PROBLEM STATEMENT:
Your answer should be exactly the lines from the one that contains "wall art: none" through the final line of the entries below, and nothing else.

Stored items from a collection:
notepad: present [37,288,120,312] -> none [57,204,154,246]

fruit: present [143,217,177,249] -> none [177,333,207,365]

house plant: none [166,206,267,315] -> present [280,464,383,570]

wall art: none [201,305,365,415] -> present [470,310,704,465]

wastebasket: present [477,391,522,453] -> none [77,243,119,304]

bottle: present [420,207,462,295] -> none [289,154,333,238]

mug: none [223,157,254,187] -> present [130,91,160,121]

RESPONSE FOR THIS EXERCISE:
wall art: none [201,305,365,415] -> present [470,310,704,465]

wastebasket: present [477,391,522,453] -> none [77,243,119,304]

bottle: present [420,207,462,295] -> none [289,154,333,238]

mug: none [223,157,254,187] -> present [130,91,160,121]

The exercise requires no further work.